Let’s try to refactor that with inheritance. A base class implements the logic when there is no transaction. And a subclass refines it to support transactions.

public void writeFile (String destFileName, InputStream data, boolean overwrite)
throws TxfsException
{
FileOutputStream fos = null;
BufferedOutputStream bos = null;
boolean isNew = false;
File f = new File (infos.getPath (), destFileName);
if ( !overwrite && f.exists () )
{
throw new TxfsException ("Error writing in file (file already exist):" +
destFileName);
}

try
{
// if ( !f.exists () )
// {
//    isNew = true;
// }
DirectoryUtil.mkDirs (f.getParentFile ());
try
{
Copier.copy (data, f);
}
finally
{
// if ( isNew && isInTransaction () )
// {
//     addCreatedFile (destFileName);
// }
IOUtils.closeInputStream (data);
}
}
catch ( IOException e )
{
throw new TxfsException (“Error writing in file:” + destFileName, e);
}
}

The transaction concern is removed from the base method. The overridden method looks then like:

public void writeFile (String destFileName, InputStream data, boolean overwrite)
throws TxfsException
{
try
{
super.writeFile( destFileName, data, overwrite );
}
finally
{
addCreatedFile (destFileName);
}
}

But we have then two problems: (1) we don’t know if the file is new, and it’s always added to the list of created file. (2) if the base method throw an exception because the file already exists and the flag is false, we still add it to the list of created file when we shouldn’t.

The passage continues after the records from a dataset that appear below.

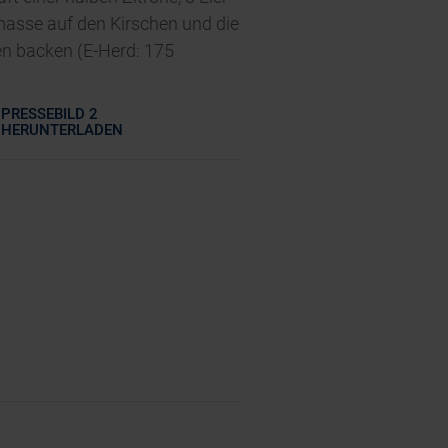
masse auf den Kirschen und die
ten backen (E-Herd: 175
PRESSEBILD 2
HERUNTERLADEN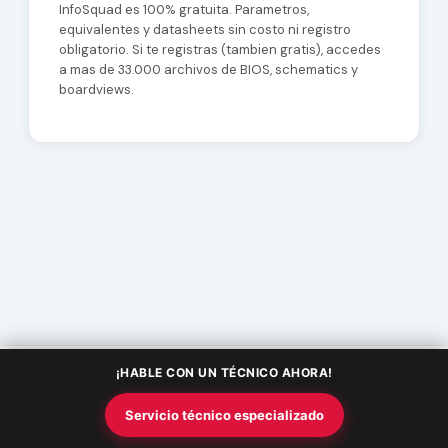
InfoSquad es 100% gratuita. Parametros,
equivalentes y datasheets sin costo ni registro
obligatorio. Si te registras (tambien gratis), accedes
a mas de 33.000 archivos de BIOS, schematics y
boardviews.
¡HABLE CON UN TÉCNICO AHORA!
Copyright © 2026 Academia InfoSquad | Powered by
Tema Astra
Servicio técnico especializado
para WordPress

We could change the base method to have a return code (e.g. FileCreated and NoFileCreated). But return code are not generally a good solution and are quite ugly.

No, what we must do, is remove some responsibility to the method. We then split it into two methods createFile and writeFile. One expects the file to not exsits, the other the file to exists.

void writeFile (String dst, InputStream data ) throws TxfsException
void createFile (String dst, InputStream data ) throws TxfsException

(The method writeFile which takes the additional overwrite flag can be composed out of the two previous one )

So our simplified writeFile method looks like:

public void createFile(String destFileName, InputStream data)
throws TxfsException
{
try
{
super.createFile(destFileName, data);
}
finally
{
// we add the file in any case
addCreatedFile(destFileName);
}
}

Alas, there is still the problem that if super.writeFile fails because the file already exists, we add it to the list.

And here we start to realize that our exception handling scheme was a bit weak. The general TxfsException is rather useless: we need to refine the exception handling to convey sufficient information to support meaningful treatment.

void writeFile (String dst, InputStream data )
throws TxfsException, TxfsFileDoesNotExsistException

void createFile (String dst, InputStream data )
throws TxfsException, TxfsFileExistsAlreadyException

Here is then the final code:

public void createFile(String destFileName, InputStream data)
throws TxfsFileAlreadyExistsException, TxfsException
{
// I can not use a finally block because
// if failure happens because file already existed       

// I must not add it the list
try {
super.createFile(destFileName, data);
// we add the file if creation succeeds
addCreatedFile(destFileName);
}
catch (TxfsFileAlreadyExistsException e)
{
// we don't add the file if it already exists
throw e;
}
catch (Throwable e)
{
// we add the file in any other case
addCreatedFile(destFileName);
}
}
}

Conclusion

Anti-If refactoring is not so easy. There are various kind of ifs, some of which are ok, and some of which are bad. Removing ifs can imply changing the design significantly, including the inheritance hierarchy and the exception hierarchy.

A tool to analyze and propose refactoring suggestion would be cool, but for the time being, NoIF refactoring is probably in the hands of developers which can ensure the semantics equivalence of the code before and after the refactoring.